ACTIVITY: Can you swap "美龙队" for "美龙龙舟队" in the stretch from the start of the data through the line containing "在德国法兰克福莱茵美因两河地区喜爱运动、热爱", changing nothing else? Leave the pictures out of your answer.

Dataset entries:
• • • •

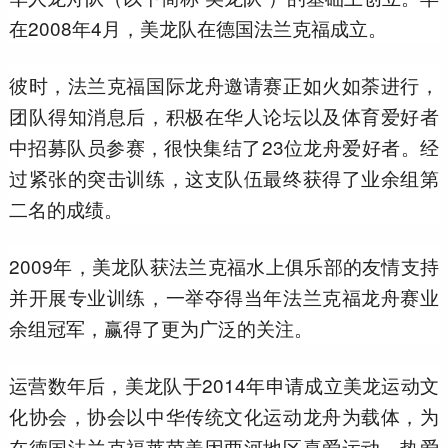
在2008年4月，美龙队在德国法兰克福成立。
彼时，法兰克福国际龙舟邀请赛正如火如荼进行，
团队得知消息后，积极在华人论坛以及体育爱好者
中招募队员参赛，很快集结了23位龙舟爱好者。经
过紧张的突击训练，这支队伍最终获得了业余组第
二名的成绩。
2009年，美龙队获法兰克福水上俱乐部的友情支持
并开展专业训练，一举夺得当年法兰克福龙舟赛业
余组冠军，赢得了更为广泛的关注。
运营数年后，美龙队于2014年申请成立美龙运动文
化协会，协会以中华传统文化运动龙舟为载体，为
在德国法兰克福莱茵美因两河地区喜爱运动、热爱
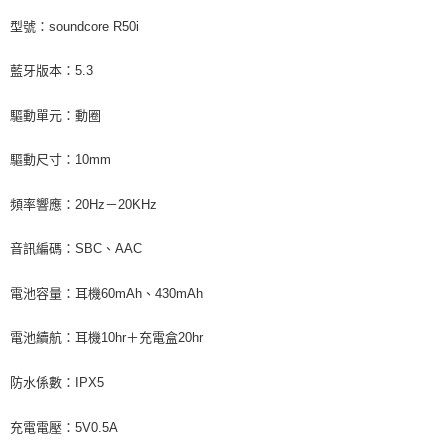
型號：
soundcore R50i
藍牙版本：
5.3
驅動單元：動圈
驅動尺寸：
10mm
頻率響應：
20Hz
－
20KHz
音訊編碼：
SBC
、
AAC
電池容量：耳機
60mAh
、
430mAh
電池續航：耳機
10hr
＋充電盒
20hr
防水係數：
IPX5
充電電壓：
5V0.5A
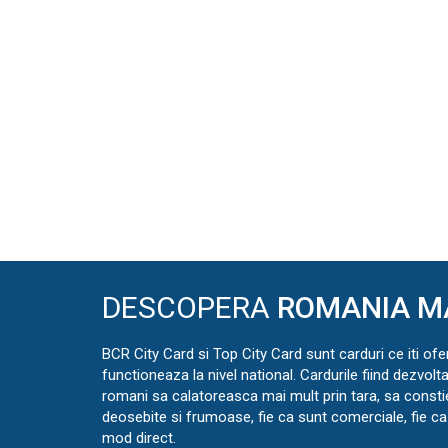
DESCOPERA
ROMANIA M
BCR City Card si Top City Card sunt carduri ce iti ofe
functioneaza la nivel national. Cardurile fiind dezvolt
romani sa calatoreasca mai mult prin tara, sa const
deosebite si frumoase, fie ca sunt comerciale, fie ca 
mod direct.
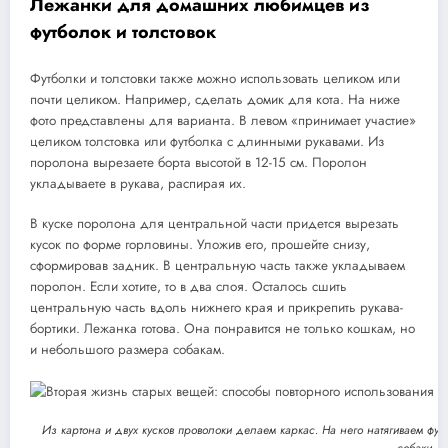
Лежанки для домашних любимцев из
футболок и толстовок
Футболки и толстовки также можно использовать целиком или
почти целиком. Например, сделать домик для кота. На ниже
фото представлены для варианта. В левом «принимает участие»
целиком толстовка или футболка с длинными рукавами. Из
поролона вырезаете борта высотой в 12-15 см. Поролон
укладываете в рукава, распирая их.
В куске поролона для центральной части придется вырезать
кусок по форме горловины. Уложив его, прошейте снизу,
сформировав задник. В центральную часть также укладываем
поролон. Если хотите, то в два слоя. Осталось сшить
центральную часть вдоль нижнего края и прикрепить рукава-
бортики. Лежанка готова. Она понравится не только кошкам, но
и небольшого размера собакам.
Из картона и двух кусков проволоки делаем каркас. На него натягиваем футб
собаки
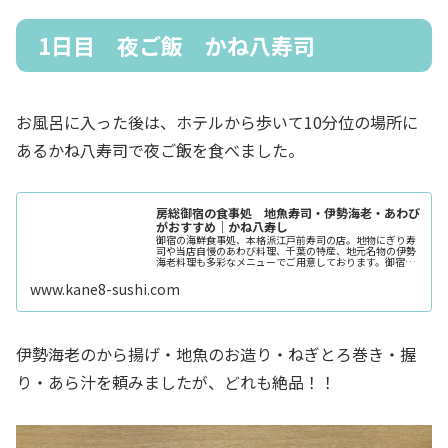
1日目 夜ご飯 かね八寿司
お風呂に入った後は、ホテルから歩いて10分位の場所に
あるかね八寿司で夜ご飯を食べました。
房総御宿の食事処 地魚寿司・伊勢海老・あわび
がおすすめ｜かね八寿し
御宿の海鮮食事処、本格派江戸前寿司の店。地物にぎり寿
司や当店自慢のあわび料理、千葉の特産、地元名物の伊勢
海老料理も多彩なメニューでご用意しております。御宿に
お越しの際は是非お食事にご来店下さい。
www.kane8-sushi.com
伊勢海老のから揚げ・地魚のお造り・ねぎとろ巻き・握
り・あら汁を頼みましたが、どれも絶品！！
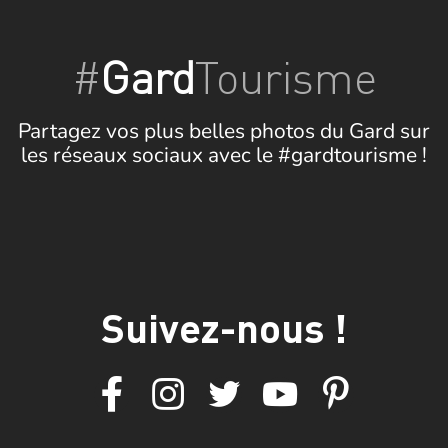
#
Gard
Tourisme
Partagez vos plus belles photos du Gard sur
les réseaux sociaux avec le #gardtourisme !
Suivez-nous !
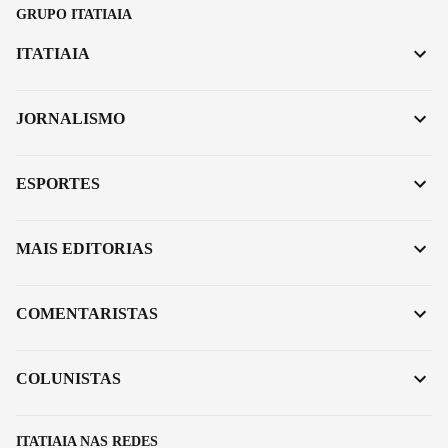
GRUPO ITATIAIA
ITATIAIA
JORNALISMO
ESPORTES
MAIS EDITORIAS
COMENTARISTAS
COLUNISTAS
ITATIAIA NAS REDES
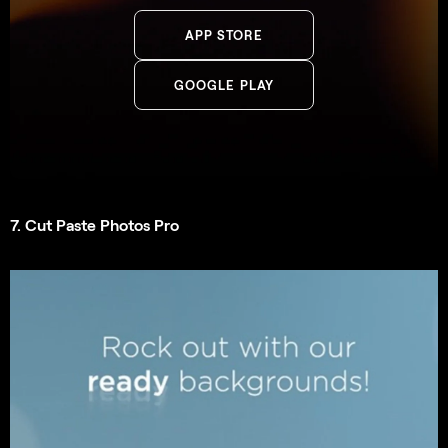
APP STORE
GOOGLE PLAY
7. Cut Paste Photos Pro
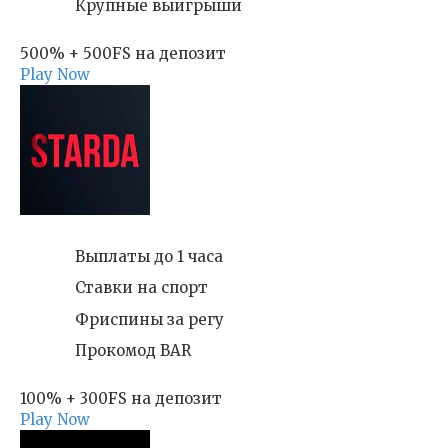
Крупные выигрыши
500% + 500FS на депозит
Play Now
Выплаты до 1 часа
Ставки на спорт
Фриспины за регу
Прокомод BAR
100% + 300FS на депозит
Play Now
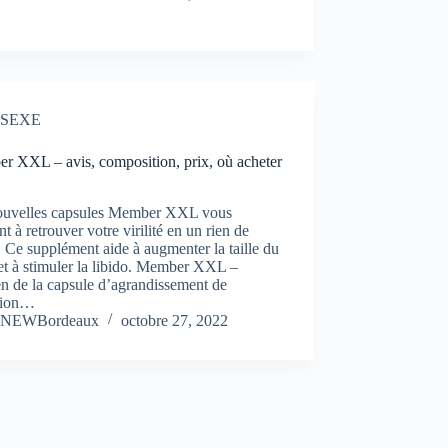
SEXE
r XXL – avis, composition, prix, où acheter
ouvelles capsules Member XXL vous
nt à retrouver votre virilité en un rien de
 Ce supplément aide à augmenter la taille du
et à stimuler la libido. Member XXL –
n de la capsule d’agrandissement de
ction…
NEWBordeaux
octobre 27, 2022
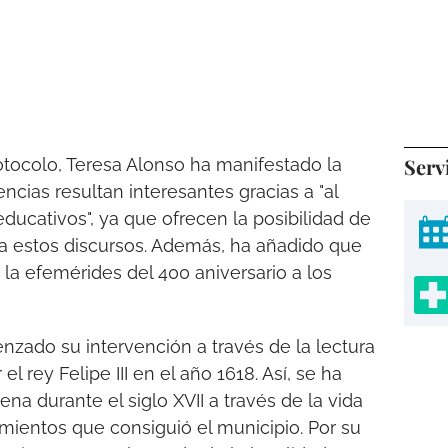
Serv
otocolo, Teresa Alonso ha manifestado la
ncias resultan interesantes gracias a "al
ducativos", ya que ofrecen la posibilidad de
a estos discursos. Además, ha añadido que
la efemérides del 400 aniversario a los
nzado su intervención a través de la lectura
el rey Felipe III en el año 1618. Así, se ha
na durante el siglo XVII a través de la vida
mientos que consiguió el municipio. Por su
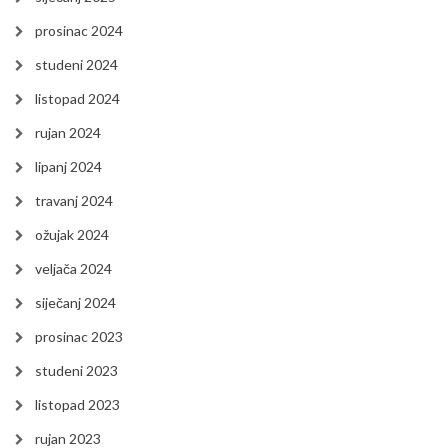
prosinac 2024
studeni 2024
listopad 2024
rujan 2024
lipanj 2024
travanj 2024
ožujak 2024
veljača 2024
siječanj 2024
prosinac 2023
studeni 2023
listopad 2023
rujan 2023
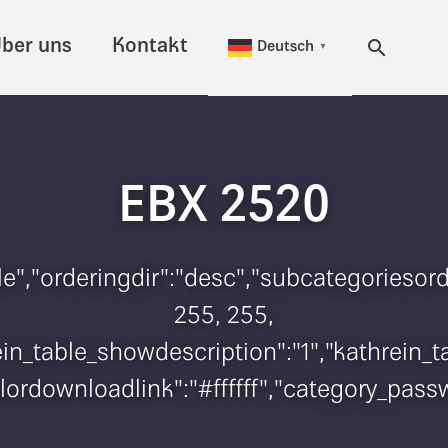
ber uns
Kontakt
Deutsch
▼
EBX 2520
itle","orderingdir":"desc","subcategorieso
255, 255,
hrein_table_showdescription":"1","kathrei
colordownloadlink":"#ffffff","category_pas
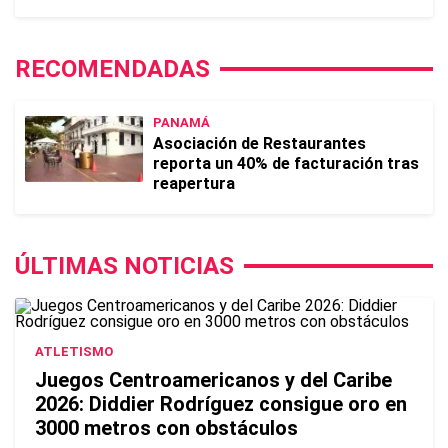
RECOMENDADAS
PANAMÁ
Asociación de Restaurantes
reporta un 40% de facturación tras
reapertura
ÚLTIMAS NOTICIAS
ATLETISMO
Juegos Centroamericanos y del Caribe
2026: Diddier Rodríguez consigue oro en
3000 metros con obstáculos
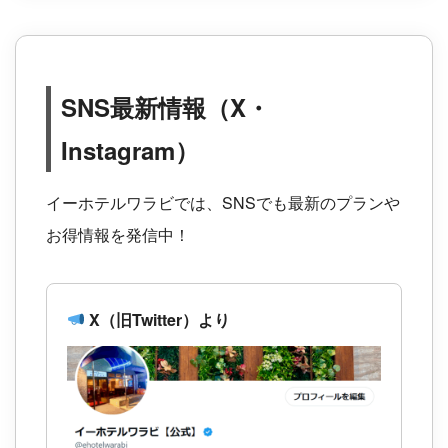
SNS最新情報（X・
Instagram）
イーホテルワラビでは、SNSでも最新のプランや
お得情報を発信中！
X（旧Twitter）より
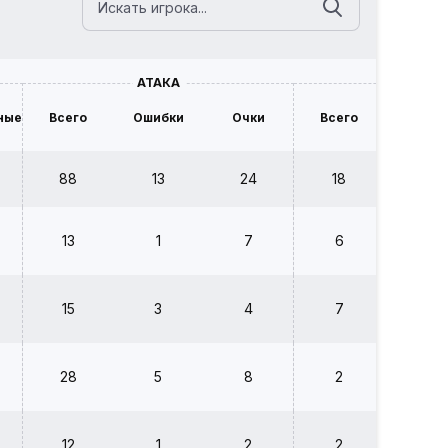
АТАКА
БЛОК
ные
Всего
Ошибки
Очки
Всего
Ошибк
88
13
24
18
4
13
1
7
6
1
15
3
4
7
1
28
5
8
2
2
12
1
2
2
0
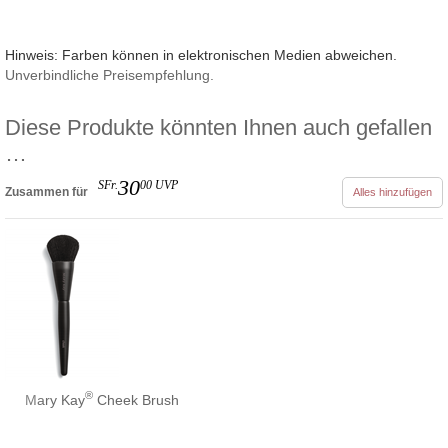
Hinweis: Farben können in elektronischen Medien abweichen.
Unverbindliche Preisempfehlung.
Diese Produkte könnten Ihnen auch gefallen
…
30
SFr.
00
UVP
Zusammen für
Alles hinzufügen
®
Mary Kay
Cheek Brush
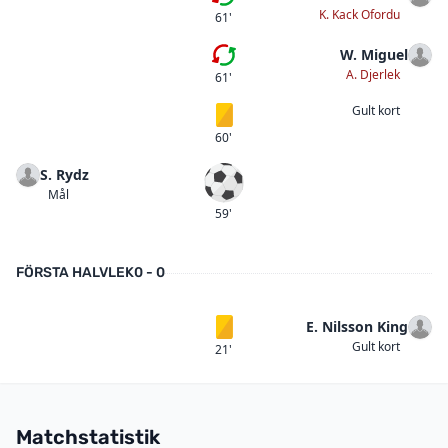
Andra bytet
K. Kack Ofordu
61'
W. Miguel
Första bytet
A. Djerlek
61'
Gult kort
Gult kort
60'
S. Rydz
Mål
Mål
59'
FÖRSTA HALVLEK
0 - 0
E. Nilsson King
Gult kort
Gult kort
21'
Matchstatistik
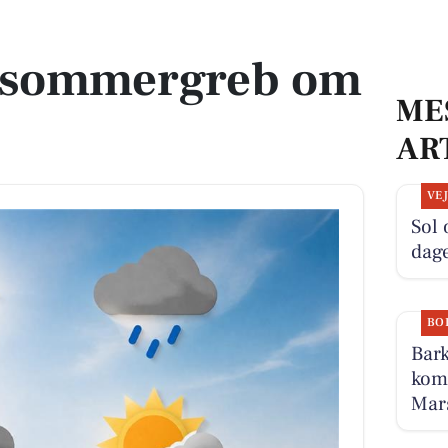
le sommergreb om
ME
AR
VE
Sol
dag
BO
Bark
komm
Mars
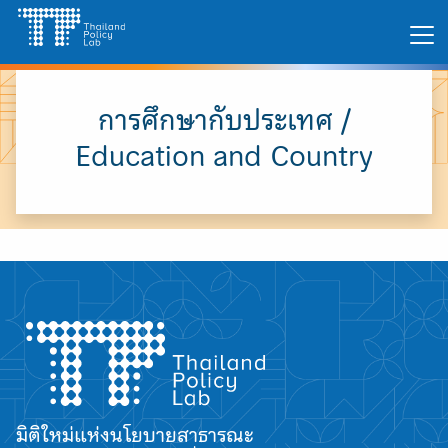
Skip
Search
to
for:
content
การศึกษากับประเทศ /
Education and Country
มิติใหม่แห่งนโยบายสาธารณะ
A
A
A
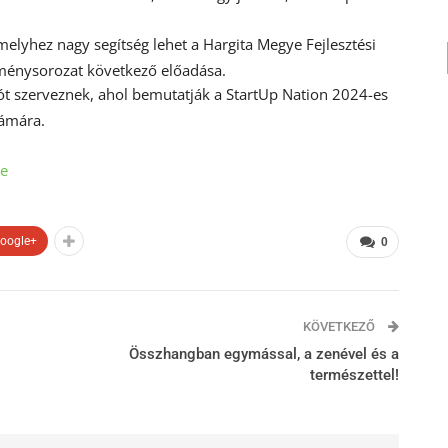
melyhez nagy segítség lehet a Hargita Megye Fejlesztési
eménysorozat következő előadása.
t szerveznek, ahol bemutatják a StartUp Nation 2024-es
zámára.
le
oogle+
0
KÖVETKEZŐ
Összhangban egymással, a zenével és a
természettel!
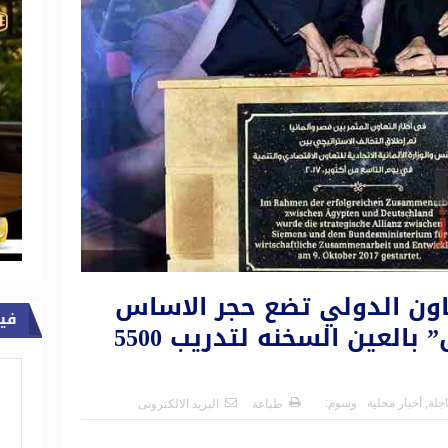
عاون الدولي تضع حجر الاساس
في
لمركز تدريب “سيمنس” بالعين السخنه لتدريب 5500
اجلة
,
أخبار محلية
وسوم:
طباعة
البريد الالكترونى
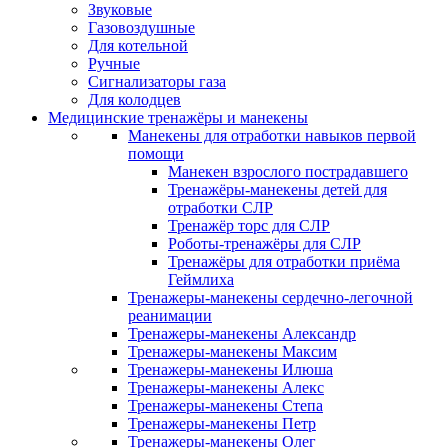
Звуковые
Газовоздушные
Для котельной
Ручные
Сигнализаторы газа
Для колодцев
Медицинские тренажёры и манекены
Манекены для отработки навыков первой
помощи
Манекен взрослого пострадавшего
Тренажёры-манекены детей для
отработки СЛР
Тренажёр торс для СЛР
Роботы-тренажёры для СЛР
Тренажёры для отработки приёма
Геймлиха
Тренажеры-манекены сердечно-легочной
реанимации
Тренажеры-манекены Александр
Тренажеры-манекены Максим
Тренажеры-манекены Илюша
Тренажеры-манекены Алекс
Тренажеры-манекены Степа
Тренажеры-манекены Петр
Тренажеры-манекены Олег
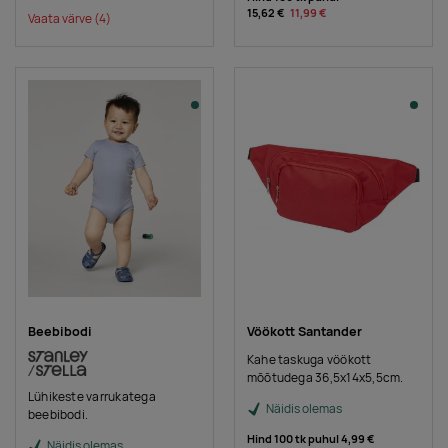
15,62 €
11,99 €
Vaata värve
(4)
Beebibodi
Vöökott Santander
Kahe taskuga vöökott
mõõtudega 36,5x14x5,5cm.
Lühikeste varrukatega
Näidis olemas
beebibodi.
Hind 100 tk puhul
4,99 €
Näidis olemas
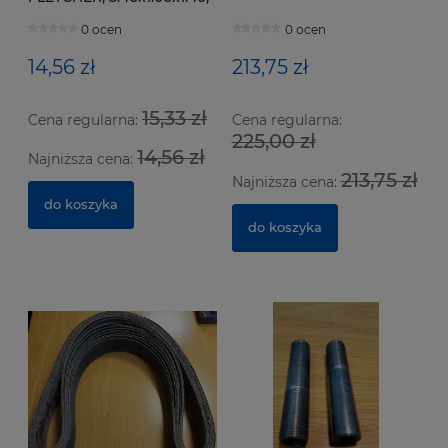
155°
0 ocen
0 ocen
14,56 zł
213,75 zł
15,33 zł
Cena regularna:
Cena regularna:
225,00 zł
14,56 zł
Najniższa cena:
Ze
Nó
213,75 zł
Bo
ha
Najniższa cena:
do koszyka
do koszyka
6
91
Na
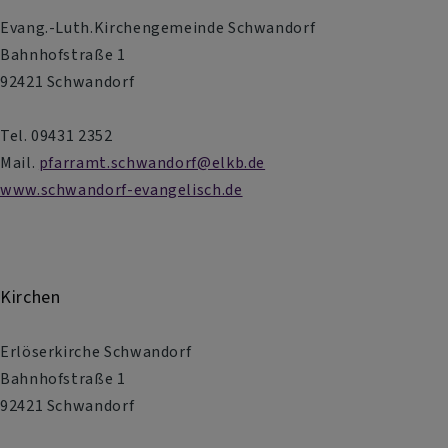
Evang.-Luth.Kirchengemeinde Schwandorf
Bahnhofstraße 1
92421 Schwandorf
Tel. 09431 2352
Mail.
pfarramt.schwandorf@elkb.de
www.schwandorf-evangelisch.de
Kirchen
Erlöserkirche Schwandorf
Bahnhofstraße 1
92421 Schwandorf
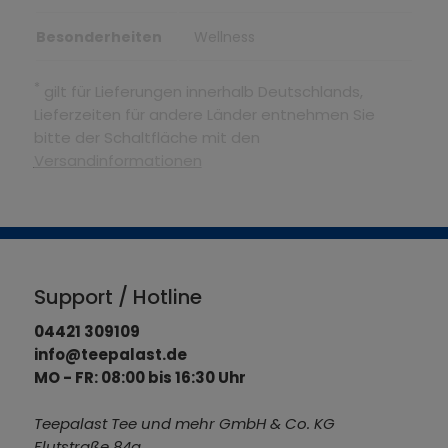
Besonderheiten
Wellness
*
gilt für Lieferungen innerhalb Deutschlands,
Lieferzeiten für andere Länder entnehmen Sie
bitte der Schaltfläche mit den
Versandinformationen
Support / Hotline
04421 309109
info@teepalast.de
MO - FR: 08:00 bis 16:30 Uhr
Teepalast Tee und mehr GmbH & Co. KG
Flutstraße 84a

• • • •

SOLUTION FOR THIS TASK:
在2008年4月，美龙龙舟队在德国法兰克福成立。
彼时，法兰克福国际龙舟邀请赛正如火如荼进行，
团队得知消息后，积极在华人论坛以及体育爱好者
中招募队员参赛，很快集结了23位龙舟爱好者。经
过紧张的突击训练，这支队伍最终获得了业余组第
二名的成绩。
2009年，美龙龙舟队获法兰克福水上俱乐部的友情支持
并开展专业训练，一举夺得当年法兰克福龙舟赛业
余组冠军，赢得了更为广泛的关注。
运营数年后，美龙龙舟队于2014年申请成立美龙运动文
化协会，协会以中华传统文化运动龙舟为载体，为
在德国法兰克福莱茵美因两河地区喜爱运动、热爱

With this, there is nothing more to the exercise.